🤖 AI Summary
This work exposes a fundamental limitation of conventional sparse optimization-based equation discovery for modeling chaotic systems: equations inferred from different measurements—though capable of generating highly similar chaotic attractors—lack uniqueness and physical interpretability, leading to potentially misleading inferences. Integrating sparse regression, Koopman spectral analysis, and numerical simulations, the study systematically examines multiple chaotic systems and reveals that small-magnitude Koopman eigenvalues are highly sensitive to measurement perturbations, whereas only large-magnitude eigenvalues remain robust. This undermines the prevailing “unique correct equation” paradigm. The key contribution is the first operator-spectral proof that the deterministic assumption underlying equation discovery fails for chaotic dynamics. Consequently, the paper argues that for strongly nonlinear, highly sensitive systems, end-to-end data-driven modeling—particularly machine learning approaches—should supersede the pursuit of explicit differential equations.
📝 Abstract
Finding the governing equations from data by sparse optimization has become a popular approach to deterministic modeling of dynamical systems.
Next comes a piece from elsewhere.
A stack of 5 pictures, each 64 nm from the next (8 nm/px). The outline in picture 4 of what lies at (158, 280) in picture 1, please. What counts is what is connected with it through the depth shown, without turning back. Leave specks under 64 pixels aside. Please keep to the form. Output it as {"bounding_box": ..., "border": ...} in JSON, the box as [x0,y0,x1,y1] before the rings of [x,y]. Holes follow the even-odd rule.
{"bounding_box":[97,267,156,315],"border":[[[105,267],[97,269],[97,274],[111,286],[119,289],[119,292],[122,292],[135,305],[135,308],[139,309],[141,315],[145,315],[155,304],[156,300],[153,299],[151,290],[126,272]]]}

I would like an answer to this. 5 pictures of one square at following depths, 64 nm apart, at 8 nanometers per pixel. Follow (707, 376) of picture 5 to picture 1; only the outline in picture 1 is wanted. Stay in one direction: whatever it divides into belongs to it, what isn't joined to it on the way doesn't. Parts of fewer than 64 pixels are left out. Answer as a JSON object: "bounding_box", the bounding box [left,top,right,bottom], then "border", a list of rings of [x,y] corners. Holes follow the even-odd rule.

Considering the physical situations where the data can be imperfect due to disturbances and measurement errors, we show that for many chaotic systems, widely used sparse-optimization methods for discovering governing equations produce models that depend sensitively on the measurement procedure, yet all such models generate virtually identical chaotic attractors, leading to a striking limitation that challenges the conventional notion of equation-based modeling in complex dynamical systems. Calculating the Koopman spectra, we find that the different sets of equations agree in their large eigenvalues and the differences begin to appear when the eigenvalues are smaller than an equation-dependent threshold. The results suggest that finding the governing equations of the system and attempting to interpret them physically may lead to misleading conclusions. It would be more useful to work directly with the available data using, e.g., machine-learning methods.